I want to classify aerosol types from CALIPSO- CALOP data. Which software is suitable for analysis of this data and for processing suggest some literature?
On the CALIPSO pages you can find not only the data, but also a lot of documentation and tools for MATLAB and IDL. Unfortunately, although MATLAB is easy to handle, it is not free (far from it!).
Software is only a tool; depends on what actually you would like to do. How do you propose to classify the aerosol types? The tool should be selected based on the physics of the scheme
Mr. Krishna Moorthy - I assume that the aerosol types meant are those defined in the CALIOP retrieval algorithm, which would be clean marine, clean/polluted dust, clean/polluted continental, and smoke. These types are based on the detected depolarization ratio and color ratio, but in cases where the measurement does not contain enough information, (also) on a climatology.

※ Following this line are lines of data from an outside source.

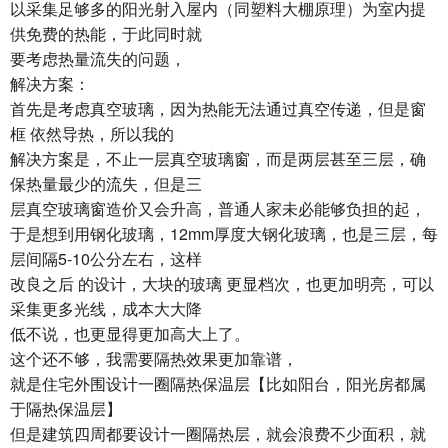
以采集足够多的阳光射入屋内（同塑料大棚原理）为室内提
供免费的热能，于此同时就
要考虑热量流失的问题，
解决方案：
首先是考虑真空玻璃，因为热能无法通过真空传递，但是窗
框 依然导热，所以我的
解决方案是，不止一层真空玻璃窗，而是两层甚至三层，确
保热量最少的流失，但是三
层真空玻璃窗造价又会升高，普通人家未必能够负担的起，
于是想到用钢化玻璃，12mm厚度大钢化玻璃，也是三层，每
层间隔5-10公分左右，这样
改良之后 的设计，大块的玻璃 更显档次，也更加明亮，可以
采集更多光线，成本大大降
低不说，也更显得更加高大上了。
这个还不够，我需要隔热效果更加靠谱，
就是住宅外围设计一圈隔热保温层【比如阳台，阳光房都属
于隔热保温层】
但是建筑四周都要设计一圈隔热层，就会浪费不少面积，就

Level-2 CALIOP data can most conveniently be read using tools developed for MATLAB or IDL (as mentioned above), because the data structure is not very intuitive. Maybe these tools can be easily adapted to Octave (or Python?), but I don't have any experience with that.
A word of warning, though: CALIOP results are not always as reliable as they may appear! The extinction and aerosol type suffer grievous errors under certain circumstances. There are several papers on these problems in JGR (I think) - try looking for papers (co-) authored by D. Winker. Here's one from ACP:
Hello Marioes, The last paragraph of your comment is the most important fact. All operational algorithms are developed considering certain zero-order features, which could be valid under ideal conditions.. like ideal dust/ ideal sea-salt etc. Operational algorithms are meant for quick look products, which might form ancillary data, rather than primary. So to infer aerosol types from the spectral extinction and depolarization, one should really consider the physics behind the process (scattering and absorption) and how it would manifest in the backscattered lidar signals.
Indeed - and don't forget the terrible signal-to-noise ratio of CALIOP! I (naively) thought that CALIOP would essentially provide the answers to all our aerosol questions until I started working with the data. That doesn't mean that it isn't good --- just not as good as I thought!